Testing strategy 1 (propagate)

@Test
fun `updateText with empty input raises EmptyInput domain error`() {
    runAnchorTest(RememberAnchorScope::configAnchor) {
        given("initial state") {
            initialState { ConfigState() }
        }

        on("updating with blank text") { updateText("") }

        verify("EmptyInput domain error handled and state reflects error message") {
            assertRaise { ConfigError.EmptyInput }
            assertState { copy(errorMessage = "Text cannot be empty") }
            assertDomainError { ConfigError.EmptyInput }
        }
    }
}

assertRaise verifies the raise() call happened. assertDomainError verifies the onDomainError handler ran. assertState verifies the handler updated the state correctly.
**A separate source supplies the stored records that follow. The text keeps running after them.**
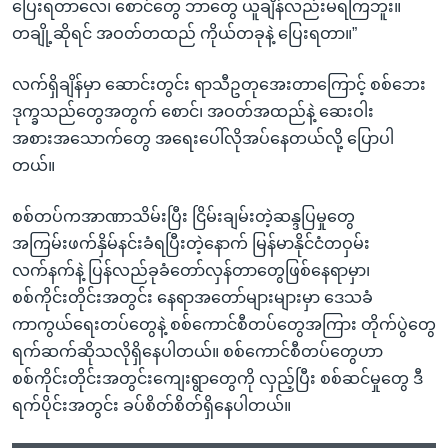
ပြေးရတာလေ၊ စောင်တွေ ဘာတွေ ယူချိန်လည်းမရကြဘူး။
တချို့ဆိုရင် အဝတ်တထည် ကိုယ်တခုနဲ့ ပြေးရတာ။”
လက်ရှိချိန်မှာ ဆောင်းတွင်း ရာသီဥတုအေးတာကြောင့် စစ်ဘေး
ဒုက္ခသည်တွေအတွက် စောင်၊ အဝတ်အထည်နဲ့ ဆေးဝါး
အစားအသောက်တွေ အရေးပေါ်လိုအပ်နေတယ်လို့ ပြောပါ
တယ်။
စစ်တပ်ကအာဏာသိမ်းပြီး ငြိမ်းချမ်းတဲ့ဆန္ဒပြမှုတွေ
အကြမ်းဖက်နှိမ်နင်းခံရပြီးတဲ့နောက် မြန်မာနိုင်ငံတဝှမ်း
လက်နက်နဲ့ ပြန်လည်ခုခံတော်လှန်တာတွေဖြစ်နေရာမှာ၊
စစ်ကိုင်းတိုင်းအတွင်း နေရာအတော်များများမှာ ဒေသခံ
ကာကွယ်ရေးတပ်တွေနဲ့ စစ်ကောင်စီတပ်တွေအကြား တိုက်ပွဲတွေ
ရက်ဆက်ဆိုသလိုရှိနေပါတယ်။ စစ်ကောင်စီတပ်တွေဟာ
စစ်ကိုင်းတိုင်းအတွင်းကျေးရွာတွေကို လှည့်ပြီး စစ်ဆင်မှုတွေ ဒီ
ရက်ပိုင်းအတွင်း ခပ်စိတ်စိတ်ရှိနေပါတယ်။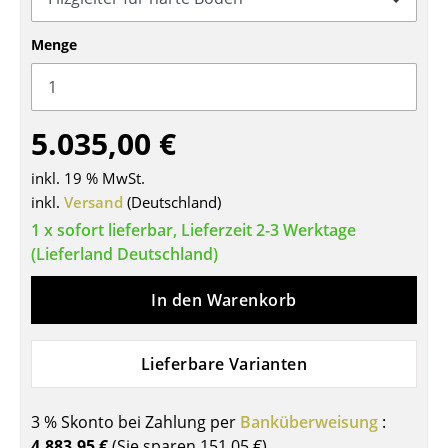
Tische
Menge
Esstische
Beistelltische
5.035,00 €
Couchtische
inkl. 19 % MwSt.
Schreibtische
inkl.
Versand
(Deutschland)
Sekretäre & PC-Tische
1 x sofort lieferbar, Lieferzeit 2-3 Werktage
(Lieferland Deutschland)
Konferenztische
In den Warenkorb
Stehtische & Stehpulte
Kindertische
Lieferbare Varianten
Gartentische
3 % Skonto bei Zahlung per
Banküberweisung
:
Servierwagen
4.883,95 €
(Sie sparen
151,05 €
)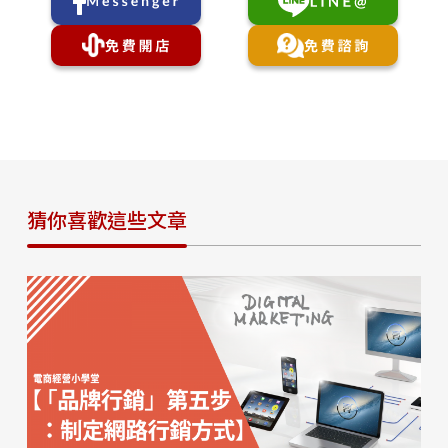
猜你喜歡這些文章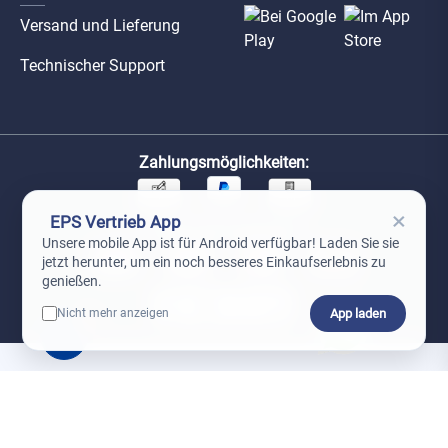
Versand und Lieferung
Technischer Support
Zahlungsmöglichkeiten:
×
EPS Vertrieb App
Unsere Versandpartner:
Unsere mobile App ist für Android verfügbar! Laden Sie sie
jetzt herunter, um ein noch besseres Einkaufserlebnis zu
genießen.
App laden
Nicht mehr anzeigen
0
*Preise exkl. MwSt. zzgl. Versandkosten
AGB
Datenschutz
Impressum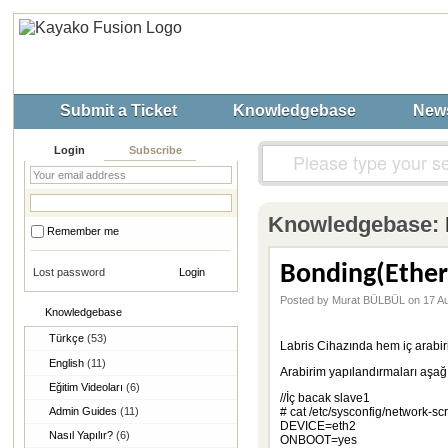
Submit a Ticket
Knowledgebase
New
Login
Subscribe
Knowledgebase:
Remember me
Bonding(Ether
Lost password
Posted by Murat BÜLBÜL on 17 A
Knowledgebase
Türkçe
(53)
Labris Cihazında hem iç arabir
English
(11)
Arabirim yapılandırmaları aşağı
Eğitim Videoları
(6)
//İç bacak slave1
Admin Guides
(11)
# cat /etc/sysconfig/network-scr
DEVICE=eth2
Nasıl Yapılır?
(6)
ONBOOT=yes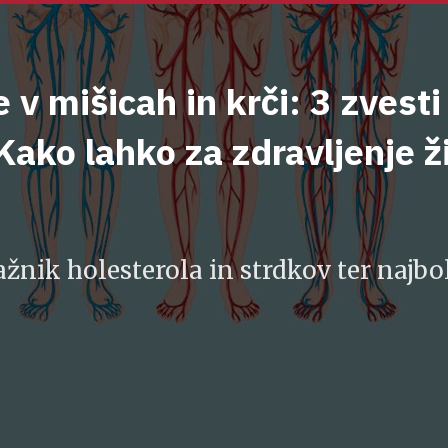
 v mišicah in krči: 3 zvesti
Kako lahko za zdravljenje ž
ažnik holesterola in strdkov ter najbol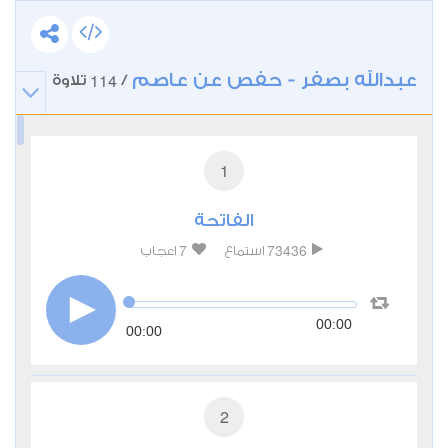
عبدالله بصفر - حفص عن عاصم
114
/
تلاوة
1
الفاتحة
7
73436
استماع
اعجاب
00:00
00:00
2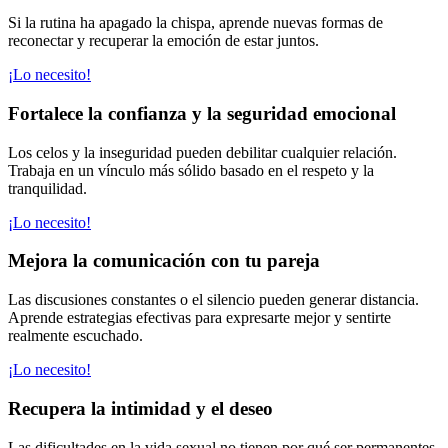
Si la rutina ha apagado la chispa, aprende nuevas formas de
reconectar y recuperar la emoción de estar juntos.
¡Lo necesito!
Fortalece la confianza y la seguridad emocional
Los celos y la inseguridad pueden debilitar cualquier relación.
Trabaja en un vínculo más sólido basado en el respeto y la
tranquilidad.
¡Lo necesito!
Mejora la comunicación con tu pareja
Las discusiones constantes o el silencio pueden generar distancia.
Aprende estrategias efectivas para expresarte mejor y sentirte
realmente escuchado.
¡Lo necesito!
Recupera la intimidad y el deseo
Las dificultades en la vida sexual no tienen por qué ser permanentes.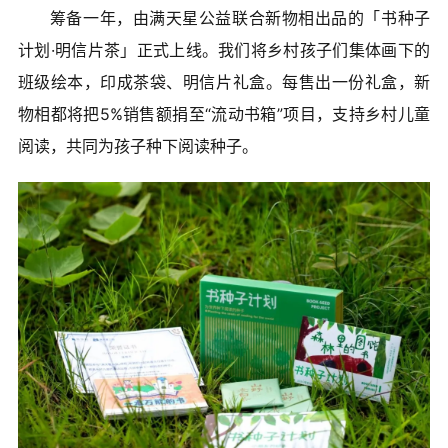
筹备一年，由满天星公益联合新物相出品的「书种子
计划·明信片茶」正式上线。我们将乡村孩子们集体画下的
班级绘本，印成茶袋、明信片礼盒。每售出一份礼盒，新
物相都将把5%销售额捐至“流动书箱”项目，支持乡村儿童
阅读，共同为孩子种下阅读种子。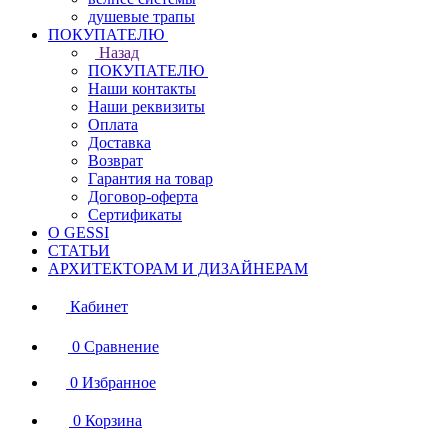
душевые трапы
ПОКУПАТЕЛЮ
Назад
ПОКУПАТЕЛЮ
Наши контакты
Наши реквизиты
Оплата
Доставка
Возврат
Гарантия на товар
Договор-оферта
Сертификаты
О GESSI
СТАТЬИ
АРХИТЕКТОРАМ И ДИЗАЙНЕРАМ
Кабинет
0
Сравнение
0
Избранное
0
Корзина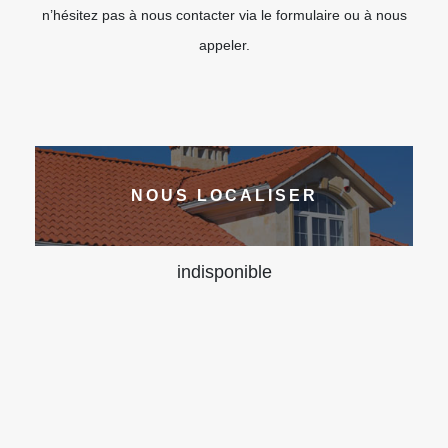
n’hésitez pas à nous contacter via le formulaire ou à nous
appeler.
NOUS LOCALISER
indisponible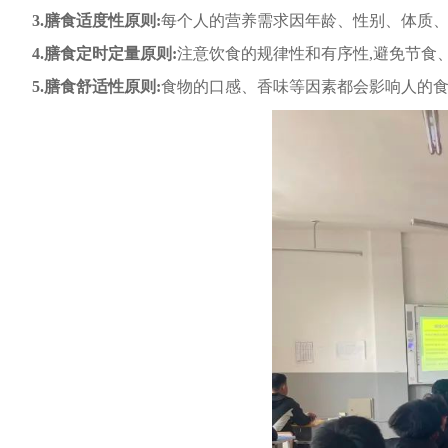
3.膳食适度性原则:
每个人的营养需求因年龄、性别、体质、
4.膳食定时定量原则:
注意饮食的规律性和有序性,避免节食
5.膳食舒适性原则:
食物的口感、香味等因素都会影响人的食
All three together confirm the full propagation path.

Testing strategy 2 (recover locally)

@Test
fun `updateTextClamped silently truncates instead of propagating TooLong`() {
    val longText = "a".repeat(101)
    runAnchorTest(RememberAnchorScope::configAnchor) {
        given("initial state") {
            initialState { ConfigState() }
        }

        on("updating clamped with text over 100 chars") { updateTextClamped(longText) }

        verify("error caught locally, state updated with truncated text") {
            assertRaise { ConfigError.TooLong(maxLength = 100) }
            assertState { copy(text = "a".repeat(100)) }
            // no assertDomainError — the handler was NOT invoked
        }
    }
}

The absence of assertDomainError is intentional and meaningful: it confirms the error was handled locally and never reached onDomainError.

When there are no domain errors

If a feature has no business-rule violations to surface, drop the Err type parameter entirely. PureAnchor<R, S> is a typealias for Anchor<R, S, Nothing>, and Nothing has no inhabitants — so raise() becomes a compile error, not a runtime one.

class CounterEffect : Effect
typealias CounterAnchor = PureAnchor<CounterEffect, CounterState>

fun RememberAnchorScope.counterAnchor(): CounterAnchor =
    create(
        initialState = ::CounterState,
        effectScope = { CounterEffect() },
    )

onDomainError is simply omitted because there is no Err type to match against. If you later discover the feature does need typed errors, swap PureAnchor for Anchor<R, S, YourError> and add onDomainError to create().